## Aim of the exercise
In the records below, copy out word for word every line from the one containing "Rendered at 1275 by 1650 pixels." up to and including the one containing "text These ants".

## Supplied data
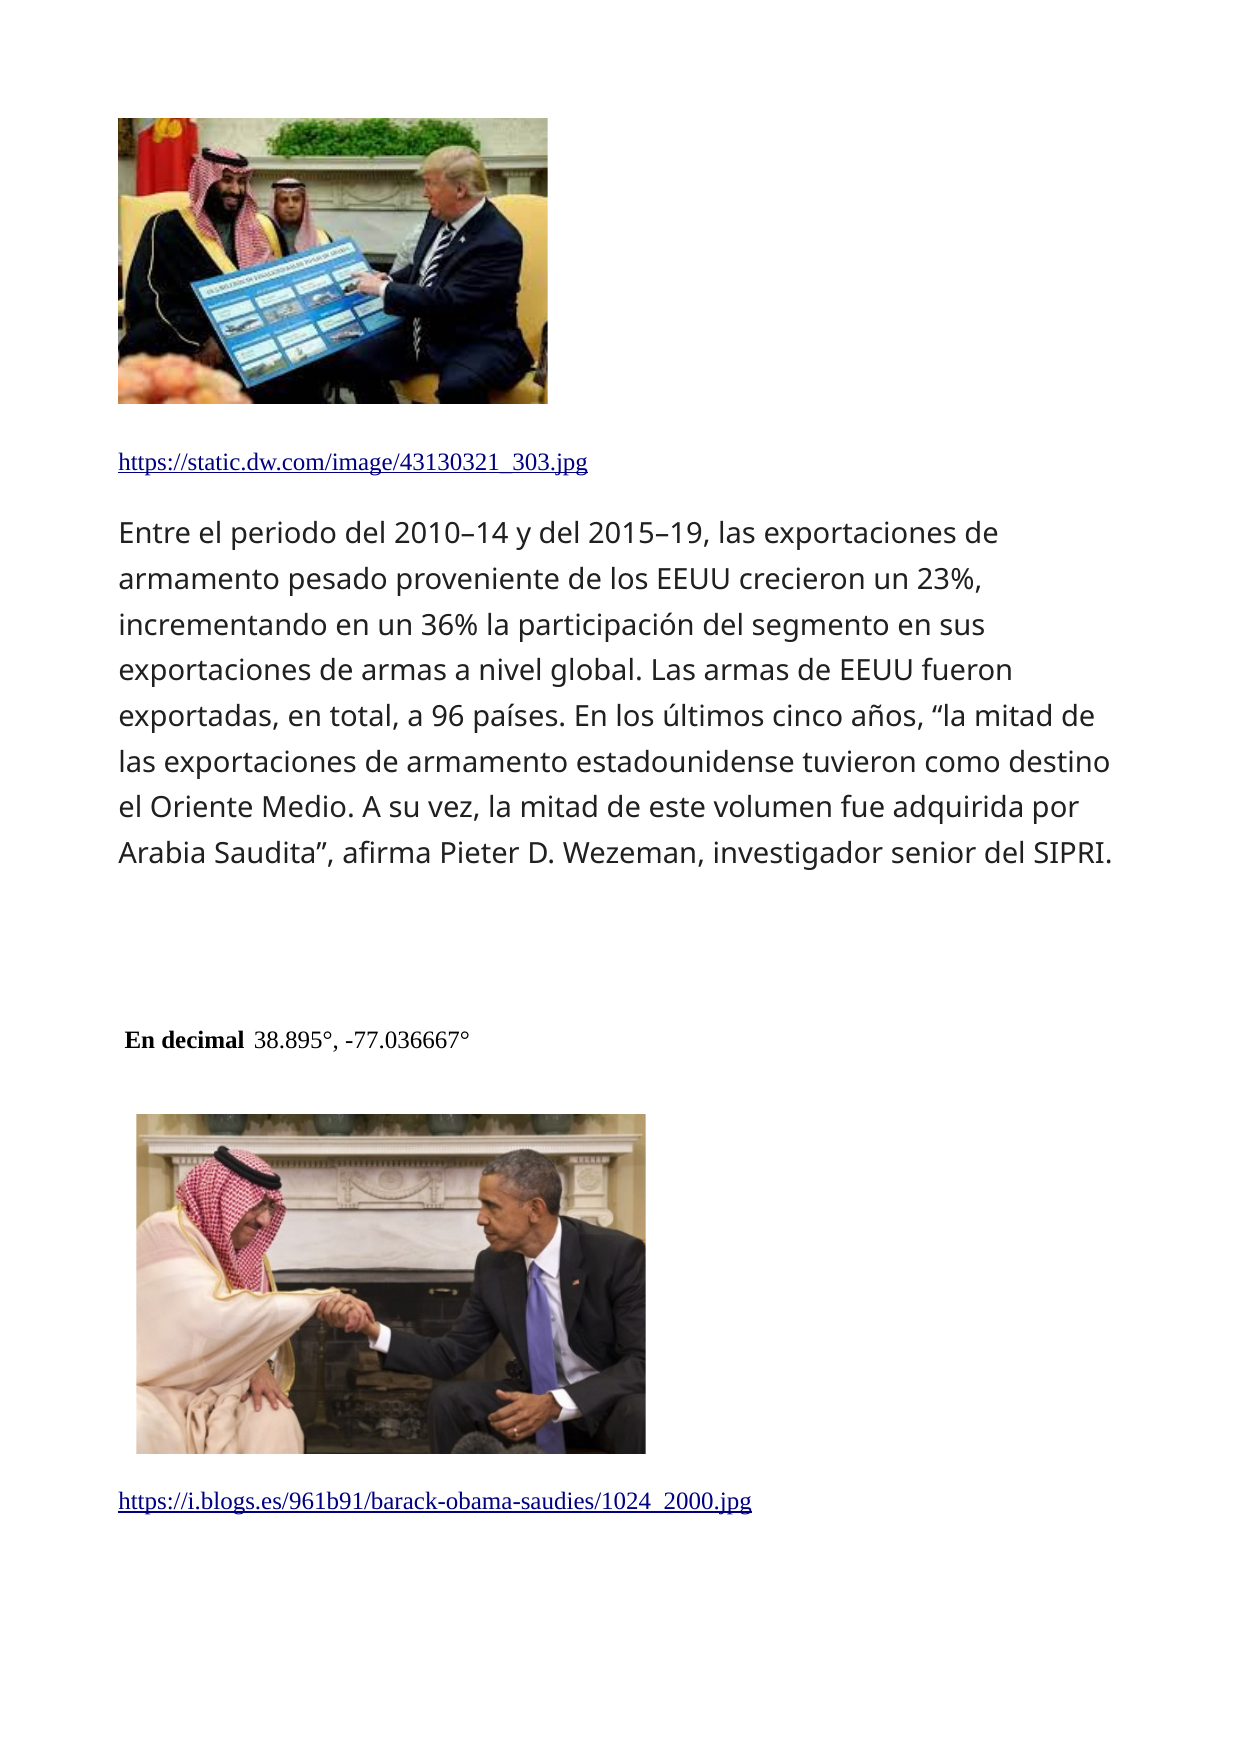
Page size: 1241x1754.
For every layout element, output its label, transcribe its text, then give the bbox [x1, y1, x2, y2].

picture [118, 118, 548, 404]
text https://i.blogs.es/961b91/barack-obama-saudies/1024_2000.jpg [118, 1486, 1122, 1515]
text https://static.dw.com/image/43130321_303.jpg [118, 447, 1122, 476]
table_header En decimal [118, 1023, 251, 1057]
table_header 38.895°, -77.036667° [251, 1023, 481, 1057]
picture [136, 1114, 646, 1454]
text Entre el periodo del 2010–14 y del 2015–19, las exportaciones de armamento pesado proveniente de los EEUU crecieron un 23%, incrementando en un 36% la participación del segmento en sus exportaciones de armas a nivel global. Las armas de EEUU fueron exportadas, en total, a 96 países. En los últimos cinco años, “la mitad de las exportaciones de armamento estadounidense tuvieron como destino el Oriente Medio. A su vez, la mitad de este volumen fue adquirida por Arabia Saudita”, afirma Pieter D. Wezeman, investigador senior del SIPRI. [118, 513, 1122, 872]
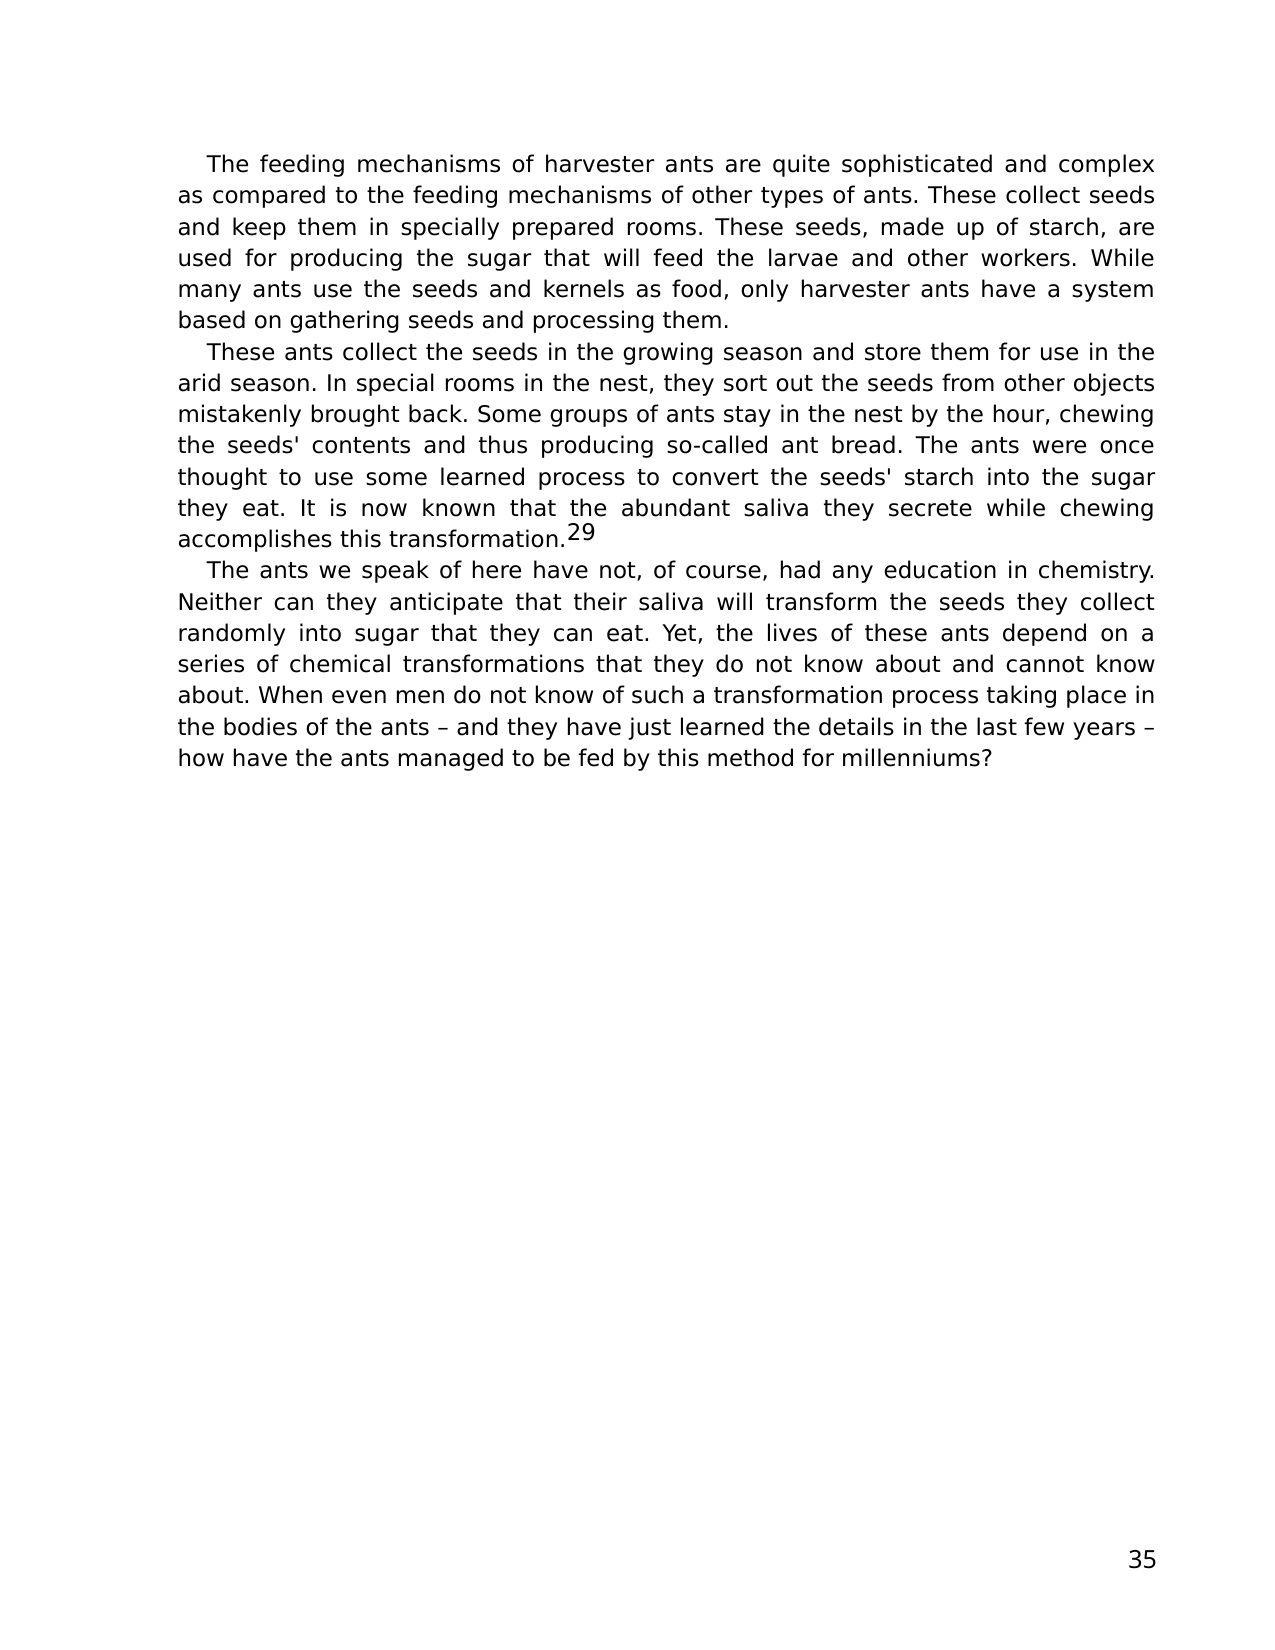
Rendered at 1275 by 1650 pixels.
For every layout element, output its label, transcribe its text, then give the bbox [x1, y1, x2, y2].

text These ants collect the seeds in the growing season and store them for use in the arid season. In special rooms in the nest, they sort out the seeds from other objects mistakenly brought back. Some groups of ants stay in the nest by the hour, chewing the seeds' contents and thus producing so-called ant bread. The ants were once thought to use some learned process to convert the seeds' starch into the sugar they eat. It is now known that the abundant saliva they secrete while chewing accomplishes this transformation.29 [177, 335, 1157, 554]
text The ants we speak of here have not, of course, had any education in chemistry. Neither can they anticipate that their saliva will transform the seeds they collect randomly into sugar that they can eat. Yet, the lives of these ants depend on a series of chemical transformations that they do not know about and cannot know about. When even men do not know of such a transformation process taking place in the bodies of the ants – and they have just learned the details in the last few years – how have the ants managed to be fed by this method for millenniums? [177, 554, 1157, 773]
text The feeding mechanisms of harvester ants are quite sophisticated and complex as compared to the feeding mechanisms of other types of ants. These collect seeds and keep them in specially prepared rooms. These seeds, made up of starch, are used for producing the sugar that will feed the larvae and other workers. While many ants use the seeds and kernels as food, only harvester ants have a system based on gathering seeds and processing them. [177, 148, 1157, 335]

--

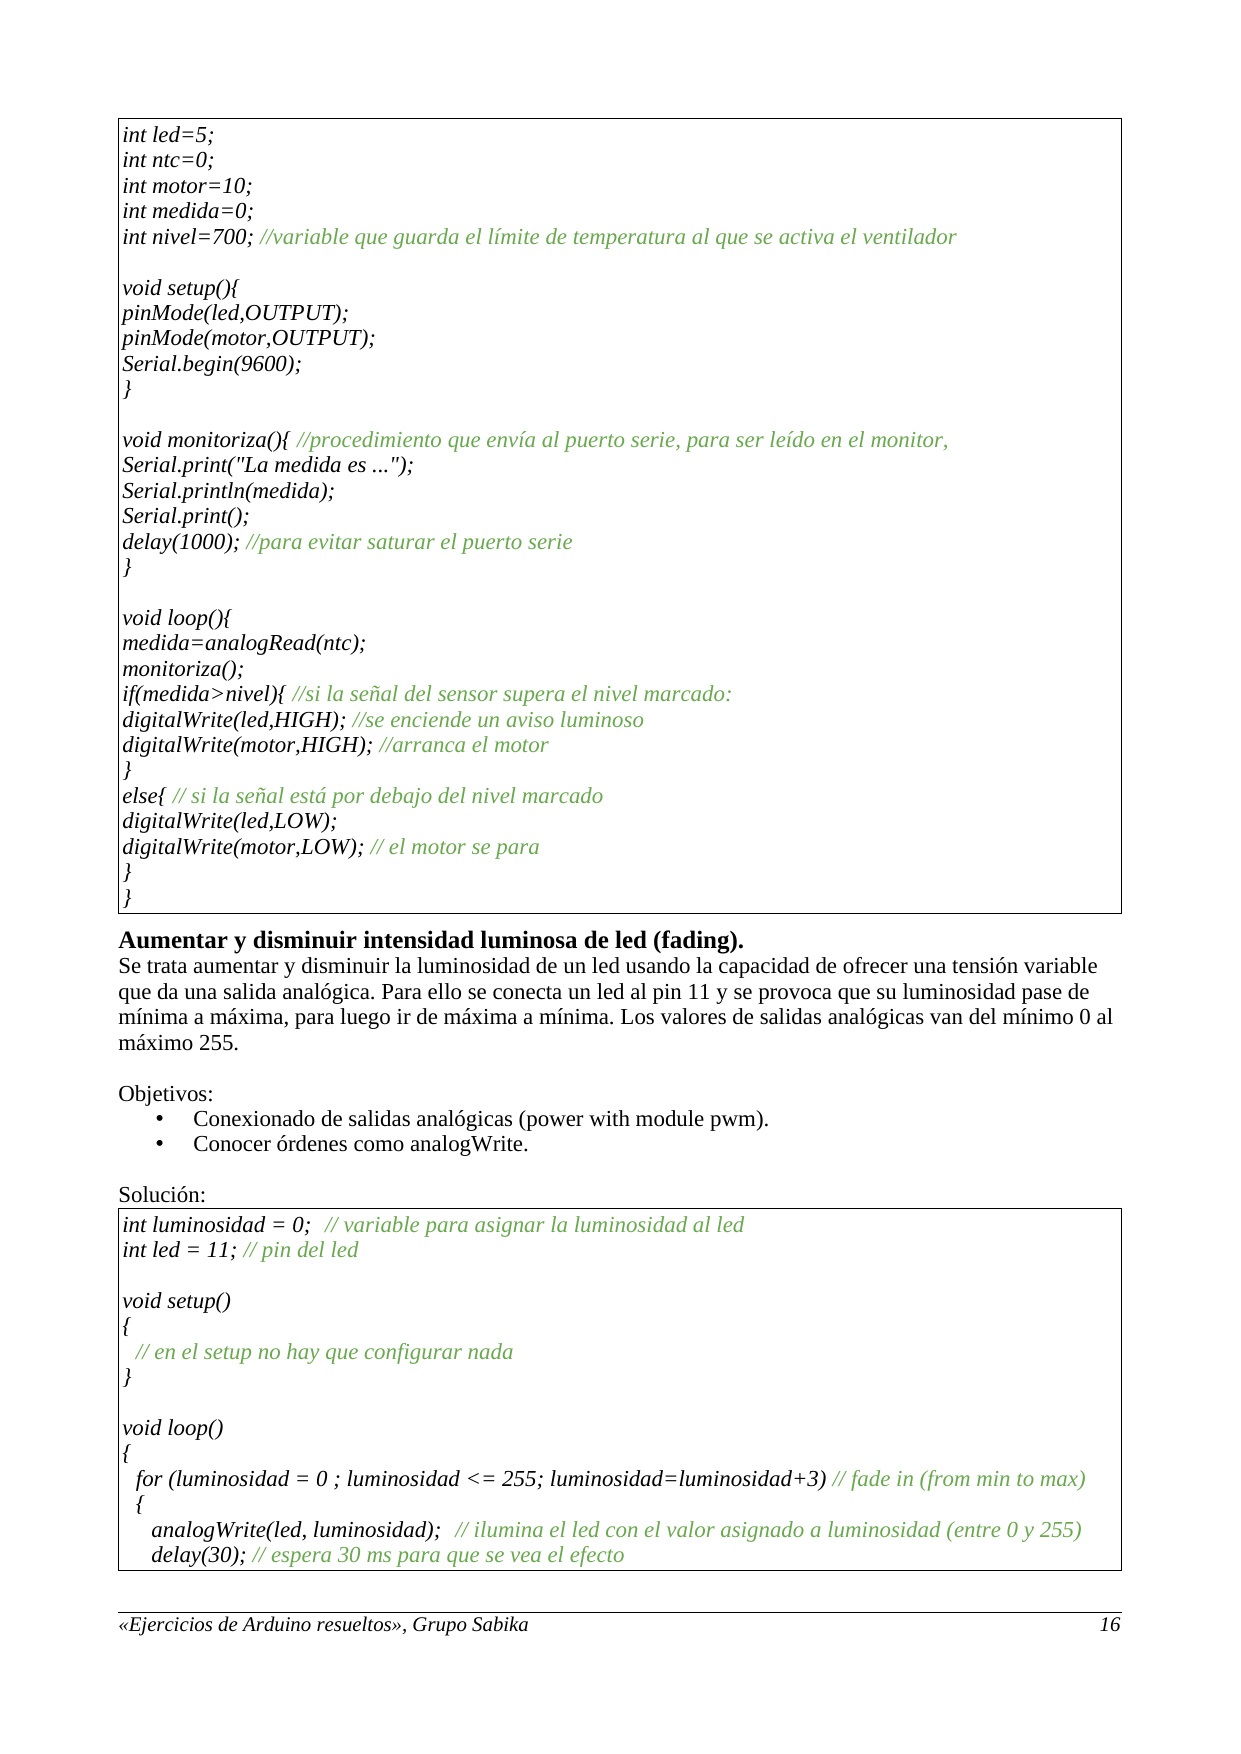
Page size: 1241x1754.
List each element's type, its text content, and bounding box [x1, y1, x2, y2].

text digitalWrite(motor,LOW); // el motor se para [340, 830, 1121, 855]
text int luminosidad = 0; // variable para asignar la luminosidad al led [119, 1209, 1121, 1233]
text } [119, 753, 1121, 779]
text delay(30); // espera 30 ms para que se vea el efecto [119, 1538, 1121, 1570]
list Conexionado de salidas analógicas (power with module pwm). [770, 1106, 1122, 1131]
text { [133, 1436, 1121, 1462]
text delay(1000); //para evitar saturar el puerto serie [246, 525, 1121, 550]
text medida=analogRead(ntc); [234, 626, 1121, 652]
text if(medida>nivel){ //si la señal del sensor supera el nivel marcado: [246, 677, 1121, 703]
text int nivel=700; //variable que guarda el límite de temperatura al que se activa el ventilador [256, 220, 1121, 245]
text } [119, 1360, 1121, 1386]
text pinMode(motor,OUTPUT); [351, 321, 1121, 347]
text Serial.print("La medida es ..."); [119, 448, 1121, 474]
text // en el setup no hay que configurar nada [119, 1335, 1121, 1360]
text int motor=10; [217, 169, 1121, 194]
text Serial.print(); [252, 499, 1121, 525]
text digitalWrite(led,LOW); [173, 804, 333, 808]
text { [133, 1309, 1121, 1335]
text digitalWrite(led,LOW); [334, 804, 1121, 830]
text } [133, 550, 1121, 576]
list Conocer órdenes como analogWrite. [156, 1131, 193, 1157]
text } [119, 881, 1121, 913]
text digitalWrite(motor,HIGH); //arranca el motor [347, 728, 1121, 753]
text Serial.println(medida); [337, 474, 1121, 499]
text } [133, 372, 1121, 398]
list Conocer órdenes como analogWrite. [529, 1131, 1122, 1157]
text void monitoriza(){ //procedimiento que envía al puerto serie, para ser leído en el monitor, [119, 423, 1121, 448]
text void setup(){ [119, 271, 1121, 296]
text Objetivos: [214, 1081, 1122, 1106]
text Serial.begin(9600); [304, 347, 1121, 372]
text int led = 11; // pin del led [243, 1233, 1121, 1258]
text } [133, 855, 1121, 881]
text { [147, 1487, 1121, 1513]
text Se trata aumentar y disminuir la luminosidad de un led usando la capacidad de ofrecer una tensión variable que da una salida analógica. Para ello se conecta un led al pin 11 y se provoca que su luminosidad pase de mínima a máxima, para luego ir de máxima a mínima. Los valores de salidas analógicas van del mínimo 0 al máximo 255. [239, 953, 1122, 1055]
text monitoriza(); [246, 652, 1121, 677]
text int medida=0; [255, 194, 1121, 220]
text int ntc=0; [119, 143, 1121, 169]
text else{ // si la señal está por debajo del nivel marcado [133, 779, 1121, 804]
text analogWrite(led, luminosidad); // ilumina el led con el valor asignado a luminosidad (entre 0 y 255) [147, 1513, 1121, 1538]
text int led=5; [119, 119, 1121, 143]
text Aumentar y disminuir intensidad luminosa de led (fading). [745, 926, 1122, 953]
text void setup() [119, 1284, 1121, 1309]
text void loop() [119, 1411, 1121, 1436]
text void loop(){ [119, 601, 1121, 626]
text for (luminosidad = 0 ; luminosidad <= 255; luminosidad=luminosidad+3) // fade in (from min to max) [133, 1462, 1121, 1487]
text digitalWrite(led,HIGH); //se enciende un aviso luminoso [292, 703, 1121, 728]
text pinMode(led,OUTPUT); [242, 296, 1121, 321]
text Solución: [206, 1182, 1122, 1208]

## Solved problem
Rendered at 1275 by 1650 pixels.
For every layout element, output its label, transcribe its text, then give the bbox [x1, y1, x2, y2].

text These ants collect the seeds in the growing season and store them for use in the arid season. In special rooms in the nest, they sort out the seeds from other objects mistakenly brought back. Some groups of ants stay in the nest by the hour, chewing the seeds' contents and thus producing so-called ant bread. The ants were once thought to use some learned process to convert the seeds' starch into the sugar they eat. It is now known that the abundant saliva they secrete while chewing accomplishes this transformation.29 [177, 335, 1157, 554]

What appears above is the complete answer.